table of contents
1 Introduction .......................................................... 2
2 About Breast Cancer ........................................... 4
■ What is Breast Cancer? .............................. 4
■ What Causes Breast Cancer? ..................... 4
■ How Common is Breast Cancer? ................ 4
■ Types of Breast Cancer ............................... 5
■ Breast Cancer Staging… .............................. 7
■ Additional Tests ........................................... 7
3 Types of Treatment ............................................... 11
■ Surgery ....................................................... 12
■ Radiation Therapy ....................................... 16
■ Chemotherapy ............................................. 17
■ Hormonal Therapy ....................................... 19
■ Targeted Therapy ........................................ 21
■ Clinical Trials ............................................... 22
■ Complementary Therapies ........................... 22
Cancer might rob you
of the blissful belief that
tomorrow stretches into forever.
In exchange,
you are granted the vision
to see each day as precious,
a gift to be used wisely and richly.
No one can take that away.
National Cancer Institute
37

## Problem requirements
Your reply should consist of the records, duplicated exactly.

## Task solution
table of contents
1 Introduction .......................................................... 2
2 About Breast Cancer ........................................... 4
■ What is Breast Cancer? .............................. 4
■ What Causes Breast Cancer? ..................... 4
■ How Common is Breast Cancer? ................ 4
■ Types of Breast Cancer ............................... 5
■ Breast Cancer Staging… .............................. 7
■ Additional Tests ........................................... 7
3 Types of Treatment ............................................... 11
■ Surgery ....................................................... 12
■ Radiation Therapy ....................................... 16
■ Chemotherapy ............................................. 17
■ Hormonal Therapy ....................................... 19
■ Targeted Therapy ........................................ 21
■ Clinical Trials ............................................... 22
■ Complementary Therapies ........................... 22
Cancer might rob you
of the blissful belief that
tomorrow stretches into forever.
In exchange,
you are granted the vision
to see each day as precious,
a gift to be used wisely and richly.
No one can take that away.
National Cancer Institute
37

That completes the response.